Interprétation

Avec dégoût, mépris, un refus de revenir en arrière, il prend la parole : “Je ne veux pas me rappeler, mon père frappait toujours ma mère et mes soeurs, je ne veux pas me rappeler parce que ça va me torturer, qu’est-ce qu’elle t’a fait pour que tu la battes, les battre, sans cause! Il est venu (en prison), j’ai pas voulu lui parler, ma soeur a essayé, comment tu veux que je lui parle, qu’est-ce qu’il faisait à ma mère, s’il reste à la maison quand je sortirai, je n’y rentrerai pas. Elle m’a dit, tu n’oublies pas, j’ai dit je n’oublie pas, si tu oublies toi, à ma mère, moi j’oublie pas. Sans cause, il inventait des problèmes, quelle méchanceté ? Je sais pas ? (il essuie la table avec son doigt, il essaie de nettoyer quelque chose, puis il fait reposer sa tête sur ses deux mains), une fois j‘ai quitté la maison une semaine à cause de lui”.

Il est le plus petit de la famille, a vécu de durs traumatismes, tels qu’un père violent et agressif peut causer à sa famille et à ses enfants. Selon ses dires, il nous semble que l’enfant n’était pas victime directe de son père, néanmoins ses témoignages de petit garçon depuis son enfance précoce semblent être durement vécus.

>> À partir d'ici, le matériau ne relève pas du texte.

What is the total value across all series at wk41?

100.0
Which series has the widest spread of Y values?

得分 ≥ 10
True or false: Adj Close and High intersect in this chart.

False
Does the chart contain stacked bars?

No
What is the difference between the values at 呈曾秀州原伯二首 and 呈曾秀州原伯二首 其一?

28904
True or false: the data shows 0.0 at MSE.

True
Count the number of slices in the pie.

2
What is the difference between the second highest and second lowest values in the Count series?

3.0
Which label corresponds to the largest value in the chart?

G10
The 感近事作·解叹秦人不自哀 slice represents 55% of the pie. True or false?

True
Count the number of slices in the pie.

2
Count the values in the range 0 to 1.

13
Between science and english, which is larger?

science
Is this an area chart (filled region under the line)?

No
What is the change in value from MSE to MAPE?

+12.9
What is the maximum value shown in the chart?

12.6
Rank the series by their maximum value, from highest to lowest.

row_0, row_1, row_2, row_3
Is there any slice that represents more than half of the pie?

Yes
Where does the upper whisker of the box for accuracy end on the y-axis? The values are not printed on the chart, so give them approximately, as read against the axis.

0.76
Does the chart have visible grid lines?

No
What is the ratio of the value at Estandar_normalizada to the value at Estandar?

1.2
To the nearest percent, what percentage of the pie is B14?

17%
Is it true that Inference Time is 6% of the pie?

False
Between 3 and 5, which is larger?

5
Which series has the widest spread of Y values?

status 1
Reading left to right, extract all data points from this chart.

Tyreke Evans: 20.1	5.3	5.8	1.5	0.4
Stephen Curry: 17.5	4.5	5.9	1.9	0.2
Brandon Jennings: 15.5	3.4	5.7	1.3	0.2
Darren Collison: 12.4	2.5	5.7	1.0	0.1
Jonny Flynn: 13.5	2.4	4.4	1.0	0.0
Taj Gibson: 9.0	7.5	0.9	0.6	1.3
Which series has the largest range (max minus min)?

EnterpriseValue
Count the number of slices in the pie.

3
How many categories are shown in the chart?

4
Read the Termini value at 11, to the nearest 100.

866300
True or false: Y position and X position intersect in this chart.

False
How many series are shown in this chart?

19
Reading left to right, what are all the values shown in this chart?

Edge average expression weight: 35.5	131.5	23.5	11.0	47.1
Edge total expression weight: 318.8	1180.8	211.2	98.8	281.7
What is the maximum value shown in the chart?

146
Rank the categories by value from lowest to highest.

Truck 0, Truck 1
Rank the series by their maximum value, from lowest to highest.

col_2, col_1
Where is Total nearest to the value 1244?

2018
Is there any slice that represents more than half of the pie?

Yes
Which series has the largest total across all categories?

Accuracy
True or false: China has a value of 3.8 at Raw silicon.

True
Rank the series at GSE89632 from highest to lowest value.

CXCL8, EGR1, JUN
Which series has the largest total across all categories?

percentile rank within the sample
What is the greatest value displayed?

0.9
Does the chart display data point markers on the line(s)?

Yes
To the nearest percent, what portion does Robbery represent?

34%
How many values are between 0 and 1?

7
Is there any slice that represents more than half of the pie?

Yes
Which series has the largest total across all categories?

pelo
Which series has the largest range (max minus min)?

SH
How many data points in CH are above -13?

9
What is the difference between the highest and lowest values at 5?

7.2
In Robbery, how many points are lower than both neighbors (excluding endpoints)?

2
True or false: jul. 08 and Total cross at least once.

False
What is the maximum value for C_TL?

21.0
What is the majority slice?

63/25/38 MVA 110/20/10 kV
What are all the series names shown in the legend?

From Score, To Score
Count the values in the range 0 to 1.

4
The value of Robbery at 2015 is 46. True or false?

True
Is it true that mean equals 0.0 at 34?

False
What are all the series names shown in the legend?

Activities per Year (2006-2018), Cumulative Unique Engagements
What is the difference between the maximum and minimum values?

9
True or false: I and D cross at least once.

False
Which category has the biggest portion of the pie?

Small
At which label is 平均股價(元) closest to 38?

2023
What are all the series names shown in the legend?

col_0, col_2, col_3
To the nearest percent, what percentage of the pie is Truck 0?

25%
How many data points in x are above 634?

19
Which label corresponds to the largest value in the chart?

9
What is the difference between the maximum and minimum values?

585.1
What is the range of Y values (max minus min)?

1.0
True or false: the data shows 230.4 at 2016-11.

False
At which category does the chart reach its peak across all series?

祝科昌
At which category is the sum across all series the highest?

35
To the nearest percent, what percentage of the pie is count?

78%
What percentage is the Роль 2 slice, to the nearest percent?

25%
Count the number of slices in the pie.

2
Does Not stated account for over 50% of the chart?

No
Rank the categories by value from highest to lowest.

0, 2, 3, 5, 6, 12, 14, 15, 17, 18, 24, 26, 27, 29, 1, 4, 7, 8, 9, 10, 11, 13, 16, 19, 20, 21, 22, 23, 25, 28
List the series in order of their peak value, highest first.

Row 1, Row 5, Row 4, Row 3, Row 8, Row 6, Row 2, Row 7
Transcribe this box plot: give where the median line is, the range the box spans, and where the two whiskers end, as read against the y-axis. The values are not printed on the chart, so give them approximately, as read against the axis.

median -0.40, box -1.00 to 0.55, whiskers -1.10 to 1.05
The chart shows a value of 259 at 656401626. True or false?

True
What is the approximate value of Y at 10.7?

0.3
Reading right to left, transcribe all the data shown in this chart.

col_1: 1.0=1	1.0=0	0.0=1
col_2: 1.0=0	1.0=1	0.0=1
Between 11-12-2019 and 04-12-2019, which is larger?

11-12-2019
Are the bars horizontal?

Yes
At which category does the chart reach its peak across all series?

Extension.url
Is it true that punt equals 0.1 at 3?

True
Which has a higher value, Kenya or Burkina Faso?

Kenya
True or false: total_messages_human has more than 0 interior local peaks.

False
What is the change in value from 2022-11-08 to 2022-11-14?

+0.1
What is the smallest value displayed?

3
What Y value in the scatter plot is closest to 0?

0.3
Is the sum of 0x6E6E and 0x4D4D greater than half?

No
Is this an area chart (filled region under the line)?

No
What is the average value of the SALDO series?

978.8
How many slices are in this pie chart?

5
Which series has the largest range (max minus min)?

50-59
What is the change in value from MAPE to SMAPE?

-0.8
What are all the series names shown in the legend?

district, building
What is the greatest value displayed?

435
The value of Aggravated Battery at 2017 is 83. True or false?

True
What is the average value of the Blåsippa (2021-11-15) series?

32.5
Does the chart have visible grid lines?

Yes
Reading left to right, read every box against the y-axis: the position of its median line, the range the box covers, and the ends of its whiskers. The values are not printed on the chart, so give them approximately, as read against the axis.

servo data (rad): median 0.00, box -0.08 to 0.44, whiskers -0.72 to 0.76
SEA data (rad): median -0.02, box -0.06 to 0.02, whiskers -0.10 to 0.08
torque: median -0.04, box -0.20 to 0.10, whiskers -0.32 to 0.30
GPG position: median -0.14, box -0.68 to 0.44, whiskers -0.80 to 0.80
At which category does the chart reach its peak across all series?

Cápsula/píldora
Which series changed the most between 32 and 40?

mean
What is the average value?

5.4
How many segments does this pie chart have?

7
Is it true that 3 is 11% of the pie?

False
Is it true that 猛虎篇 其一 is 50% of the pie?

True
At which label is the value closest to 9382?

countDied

Il semble que l’imago paternelle ne remplissait pas son rôle, le père ne répondait pas aux besoins de l’enfant, il n’a pas été une source d’amour et de sécurité, l’enfant ne pouvait donc s’identifier à lui, par suite le Moi-idéal ou le Surmoi a connu peut-être des perturbations. D’autre part, l’enfant a été témoin de la violence du père exercée sur son objet primaire qui n’est que sa mère, autrement dit, l’enfant a été témoin de la destruction de sa propre mère, de son identification primaire.

L’enfant s’est-il senti menacé à chaque instant d’être anéanti à son tour ? Il semble qu’il ait vécu un traumatisme narcissique précoce qui après coup, et par régression, le ferait peut-être passer à l’acte face à un sentiment d’anéantissement ? Sentirait-il à son tour sa toute-puissance ? Prouverait-il son identité face à un père menaçant ?

Il semble que tout le processus d’identification a été perturbé chez M.H, les images parentales et leurs représentations semblent être absentes dans le monde interne du sujet. Devant le mot « mère », il sourit puis dit : « franchement je me perds, je suis perdu”, pour «père » il dit : « franchement, j’aime pas me rappeler de lui, je lui parle pas », les autres mots, il continue à me dire : « je sais pas ! », il bouge trop... arrivant au mot « enfant », il s’angoisse, s’irrite, s’agite, alors je m’arrête sans continuer le reste de la liste.

Après sa sortie du prison, son premier projet d’avenir est de «construire moi-même, avoir un boulot», il nettoie la table, son projet viendrait-il du désir de faire ses preuves, d’avoir une identité propre, voire de se faire exister! M.H a subi plusieurs accidents d’enfance mettant son narcissisme en jeu ; un accident de voiture à l’âge de cinq ans, un coup de feu durant la guerre, il a toujours mal à la tête, il ne peut se concentrer .... « Je suis né malade ! ».

Timide, il n’a pas d’amis, il a peu de confiance en soi, éprouve une grande difficulté à penser, il ne prend aucune décision seul, il consulte sa mère et ses soeurs, les membres féminins de sa famille, a-t-il perdu confiance en tout genre masculin ?

Aux circonstances qui l’ont amené en prison, il dit avec angoisse : « Les problèmes passés entre mon père et moi, j’ai essayé de tuer quelqu’un », le déni semble ici lui servir de défense contre son vrai écroulement.

D‘autre part, il révèle n’avoir jamais eu de relation sexuelle. Il semble avoir refoulé sa pulsion sexuelle.

Du secret, il nous dit : « rien que ce qui s’est passé entre mon père et ma mère, au nom de Dieu, c’était sans cause ! » Signalerait-il le secret : la scène primitive ? Ce qui se passe entre les adultes ? L’enfant le refuserait-il pour ses parents ? Les notions de cette connaissance fournissaient-elles une issue dans ces fantasmes ?

Il refuse de dessiner : « ne me donne pas de chose difficile, je t’en prie, tout à l’exception du dessin, j’ai mal à la tête ! ».